Working data Block Start
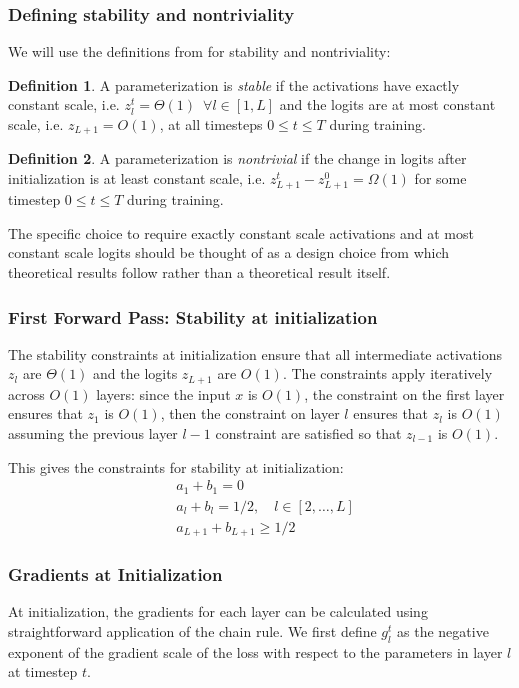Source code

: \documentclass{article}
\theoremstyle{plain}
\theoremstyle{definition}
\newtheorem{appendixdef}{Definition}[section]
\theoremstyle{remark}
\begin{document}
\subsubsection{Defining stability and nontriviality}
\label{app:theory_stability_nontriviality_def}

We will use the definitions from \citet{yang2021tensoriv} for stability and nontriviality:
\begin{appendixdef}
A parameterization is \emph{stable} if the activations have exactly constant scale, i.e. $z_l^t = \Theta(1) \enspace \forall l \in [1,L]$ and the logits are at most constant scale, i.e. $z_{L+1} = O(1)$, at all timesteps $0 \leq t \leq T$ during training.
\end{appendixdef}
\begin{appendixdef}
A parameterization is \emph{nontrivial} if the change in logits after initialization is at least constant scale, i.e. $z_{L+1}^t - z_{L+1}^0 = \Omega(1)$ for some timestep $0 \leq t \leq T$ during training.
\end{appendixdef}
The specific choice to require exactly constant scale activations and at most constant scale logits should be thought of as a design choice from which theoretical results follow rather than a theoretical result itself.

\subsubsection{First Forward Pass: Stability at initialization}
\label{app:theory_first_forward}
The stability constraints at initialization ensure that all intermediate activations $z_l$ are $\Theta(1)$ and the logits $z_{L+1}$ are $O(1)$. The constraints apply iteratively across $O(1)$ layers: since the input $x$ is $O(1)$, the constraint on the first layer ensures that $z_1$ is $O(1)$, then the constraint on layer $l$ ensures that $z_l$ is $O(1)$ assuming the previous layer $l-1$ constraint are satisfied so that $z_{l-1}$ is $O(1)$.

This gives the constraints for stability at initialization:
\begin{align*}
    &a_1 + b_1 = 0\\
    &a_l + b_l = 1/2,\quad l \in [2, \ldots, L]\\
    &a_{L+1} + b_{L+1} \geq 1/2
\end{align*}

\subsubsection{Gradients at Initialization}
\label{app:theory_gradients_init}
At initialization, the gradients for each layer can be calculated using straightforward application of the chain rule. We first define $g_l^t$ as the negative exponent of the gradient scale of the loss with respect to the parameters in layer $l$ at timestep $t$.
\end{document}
Working data Block End
Exercise description
Copy each line of the records above that carries the word "exactly".

Response to the exercise
A parameterization is \emph{stable} if the activations have exactly constant scale, i.e. $z_l^t = \Theta(1) \enspace \forall l \in [1,L]$ and the logits are at most constant scale, i.e. $z_{L+1} = O(1)$, at all timesteps $0 \leq t \leq T$ during training.
The specific choice to require exactly constant scale activations and at most constant scale logits should be thought of as a design choice from which theoretical results follow rather than a theoretical result itself.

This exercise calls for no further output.